Calcium Carbonate (CaCO3) is one of the most abundant carbonates in sedimentary rocks across the Earth’s surface. CaCO3 occurs in nature in 6 different forms: three anhydrous crystalline polymorphs.
Calcite, Aragonite, and Vaterite, two hydrated phases and some anhydrous or hydrated amorphous forms. The three polymorphic forms of the crystal show well-differentiated structures
- Calcite (trigonal lattice)
- Aragonite (orthorhombic lattice)
- Vaterite (hexagonal lattice)
as such, the three phases have different diffraction spectra and are therefore easily identifiable with specific investigation methods.
The identification of the different phases of Calcium Carbonate in sanitary water was carried out both by X-ray diffraction analysis (diffractometer) and Infrared Spectroscopy (FT-IR).

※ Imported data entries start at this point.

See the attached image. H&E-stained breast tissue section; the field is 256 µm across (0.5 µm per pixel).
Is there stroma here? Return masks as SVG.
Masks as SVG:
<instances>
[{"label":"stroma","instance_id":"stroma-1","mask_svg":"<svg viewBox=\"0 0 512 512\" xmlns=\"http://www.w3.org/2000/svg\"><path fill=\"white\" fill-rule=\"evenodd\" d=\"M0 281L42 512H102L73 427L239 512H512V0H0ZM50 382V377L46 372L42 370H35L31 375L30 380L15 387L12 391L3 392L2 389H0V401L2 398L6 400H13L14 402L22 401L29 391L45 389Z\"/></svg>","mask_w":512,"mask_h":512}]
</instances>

Both analyses were conducted on the fixed residue obtained with a specific procedure so as not to affect the analysis itself. The spectra that identify the various forms and crystals of CaCO3 respond with different diffraction angles and therefore provide easily identifiable diagrams (as if each phase had its own fingerprint).
The results obtained from the different samples were compared with the spectra of the pure phases: Calcite – Aragonite – Vaterite.
This comparison was made for both untreated water and water treated with the ExtraH2O device. The analyses were carried out under different conditions: water supply temperature at time zero; temperature 60°C after 36 hours; temperature 80°C at time zero.